Omit the pictures, then write out every entry exactly as it reads.

START DATA FOR ANALYSIS

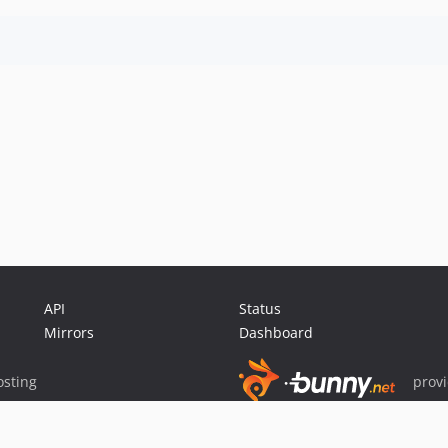
API
Status
Mirrors
Dashboard
sting
prov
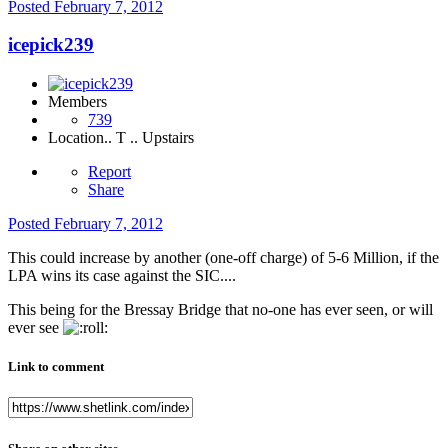
Posted
February 7, 2012
icepick239
Members
739
Location
.. T .. Upstairs
Report
Share
Posted
February 7, 2012
This could increase by another (one-off charge) of 5-6 Million, if the
LPA wins its case against the SIC....
This being for the Bressay Bridge that no-one has ever seen, or will
ever see
Link to comment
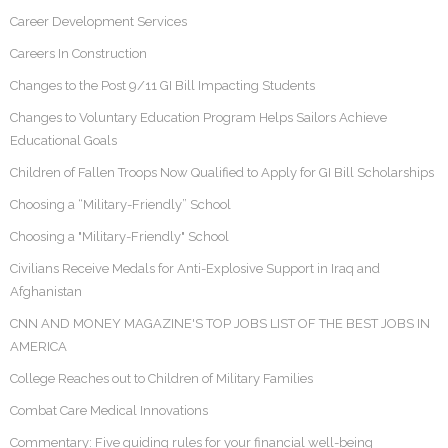
Career Development Services
Careers In Construction
Changes to the Post 9/11 GI Bill Impacting Students
Changes to Voluntary Education Program Helps Sailors Achieve
Educational Goals
Children of Fallen Troops Now Qualified to Apply for GI Bill Scholarships
Choosing a “Military-Friendly” School
Choosing a "Military-Friendly" School
Civilians Receive Medals for Anti-Explosive Support in Iraq and
Afghanistan
CNN AND MONEY MAGAZINE'S TOP JOBS LIST OF THE BEST JOBS IN
AMERICA
College Reaches out to Children of Military Families
Combat Care Medical Innovations
Commentary: Five guiding rules for your financial well-being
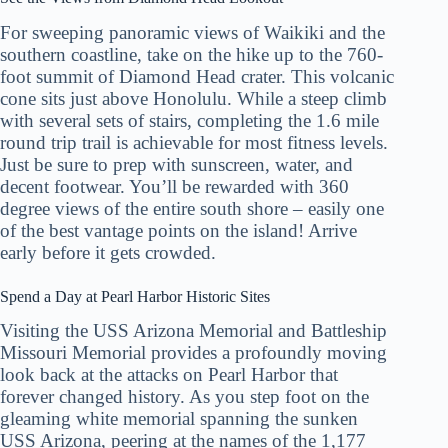
For sweeping panoramic views of Waikiki and the
southern coastline, take on the hike up to the 760-
foot summit of Diamond Head crater. This volcanic
cone sits just above Honolulu. While a steep climb
with several sets of stairs, completing the 1.6 mile
round trip trail is achievable for most fitness levels.
Just be sure to prep with sunscreen, water, and
decent footwear. You’ll be rewarded with 360
degree views of the entire south shore – easily one
of the best vantage points on the island! Arrive
early before it gets crowded.
Spend a Day at Pearl Harbor Historic Sites
Visiting the USS Arizona Memorial and Battleship
Missouri Memorial provides a profoundly moving
look back at the attacks on Pearl Harbor that
forever changed history. As you step foot on the
gleaming white memorial spanning the sunken
USS Arizona, peering at the names of the 1,177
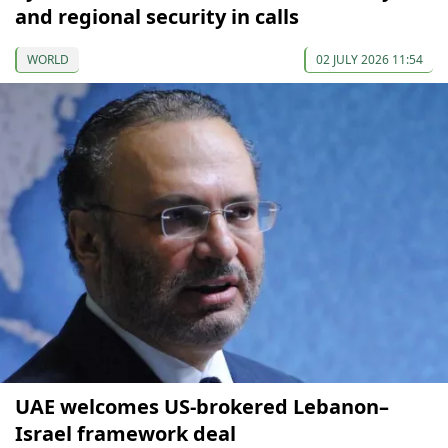
and regional security in calls
WORLD
02 JULY 2026 11:54
UAE welcomes US-brokered Lebanon–
Israel framework deal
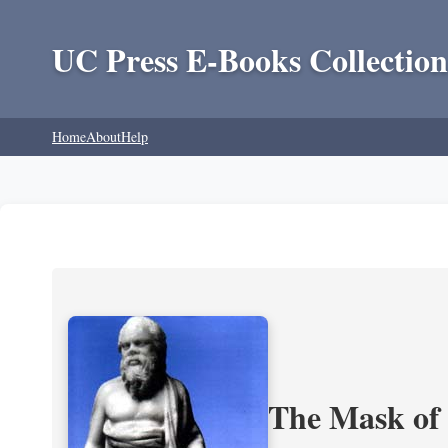
UC Press E-Books Collection
Home
About
Help
The Mask of S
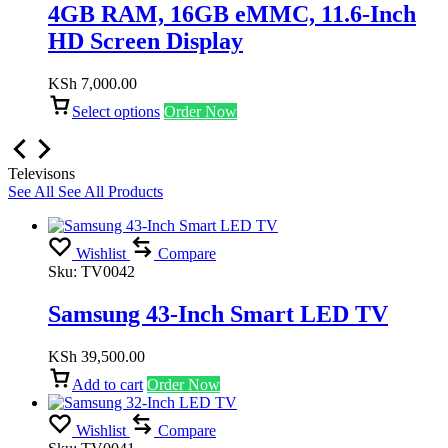
4GB RAM, 16GB eMMC, 11.6-Inch
HD Screen Display
KSh
7,000.00
Select options
Order Now
Televisons
See All
See All Products
Wishlist
Compare
Sku:
TV0042
Samsung 43-Inch Smart LED TV
KSh
39,500.00
Add to cart
Order Now
Wishlist
Compare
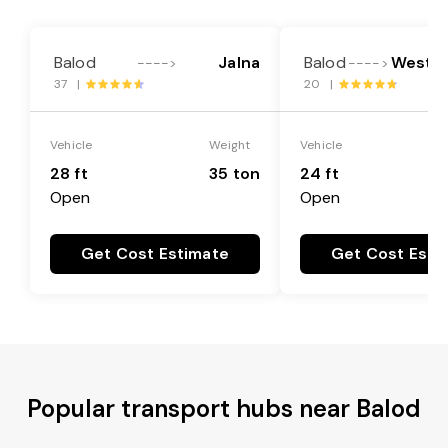
Balod
Jalna
Balod
West G
---->
---->
37 |
20 |
Vehicle
Weight
Vehicle
28 ft
35 ton
24 ft
Open
Open
Get Cost Estimate
Get Cost Esti
Popular transport hubs near Balod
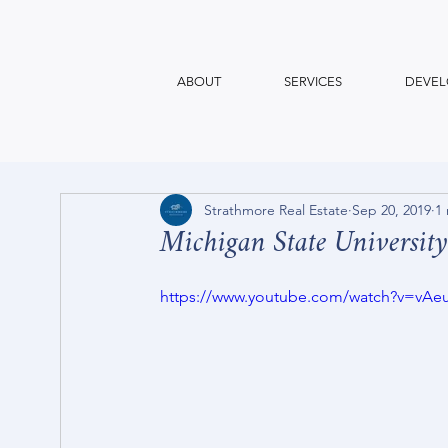
ABOUT
SERVICES
DEVEL
Strathmore Real Estate
Sep 20, 2019
1
Michigan State University
https://www.youtube.com/watch?v=vA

END DATA FOR ANALYSIS

--- WRITTEN ANSWER ---
API
Status
Mirrors
Dashboard
sting
prov
Posted
February 7, 2012
icepick239
Members
739
Location
.. T .. Upstairs
Report
Share
Posted
February 7, 2012
This could increase by another (one-off charge) of 5-6 Million, if the
LPA wins its case against the SIC....
This being for the Bressay Bridge that no-one has ever seen, or will
ever see
Link to comment
Career Development Services
Careers In Construction
Changes to the Post 9/11 GI Bill Impacting Students
Changes to Voluntary Education Program Helps Sailors Achieve
Educational Goals
Children of Fallen Troops Now Qualified to Apply for GI Bill Scholarships
Choosing a “Military-Friendly” School
Choosing a "Military-Friendly" School
Civilians Receive Medals for Anti-Explosive Support in Iraq and
Afghanistan
CNN AND MONEY MAGAZINE'S TOP JOBS LIST OF THE BEST JOBS IN
AMERICA
College Reaches out to Children of Military Families
Combat Care Medical Innovations
Commentary: Five guiding rules for your financial well-being
For sweeping panoramic views of Waikiki and the
southern coastline, take on the hike up to the 760-
foot summit of Diamond Head crater. This volcanic
cone sits just above Honolulu. While a steep climb
with several sets of stairs, completing the 1.6 mile
round trip trail is achievable for most fitness levels.
Just be sure to prep with sunscreen, water, and
decent footwear. You’ll be rewarded with 360
degree views of the entire south shore – easily one
of the best vantage points on the island! Arrive
early before it gets crowded.
Spend a Day at Pearl Harbor Historic Sites
Visiting the USS Arizona Memorial and Battleship
Missouri Memorial provides a profoundly moving
look back at the attacks on Pearl Harbor that
forever changed history. As you step foot on the
gleaming white memorial spanning the sunken
USS Arizona, peering at the names of the 1,177
and regional security in calls
WORLD
02 JULY 2026 11:54
UAE welcomes US-brokered Lebanon–
Israel framework deal
UC Press E-Books Collection
Home
About
Help
The Mask of S
4GB RAM, 16GB eMMC, 11.6-Inch
HD Screen Display
KSh
7,000.00
Select options
Order Now
Televisons
See All
See All Products
Wishlist
Compare
Sku:
TV0042
Samsung 43-Inch Smart LED TV
KSh
39,500.00
Add to cart
Order Now
Wishlist
Compare
Balod
Jalna
Balod
West G
---->
---->
37 |
20 |
Vehicle
Weight
Vehicle
28 ft
35 ton
24 ft
Open
Open
Get Cost Estimate
Get Cost Esti
Popular transport hubs near Balod
ABOUT
SERVICES
DEVEL
Strathmore Real Estate
Sep 20, 2019
1
Michigan State University
https://www.youtube.com/watch?v=vA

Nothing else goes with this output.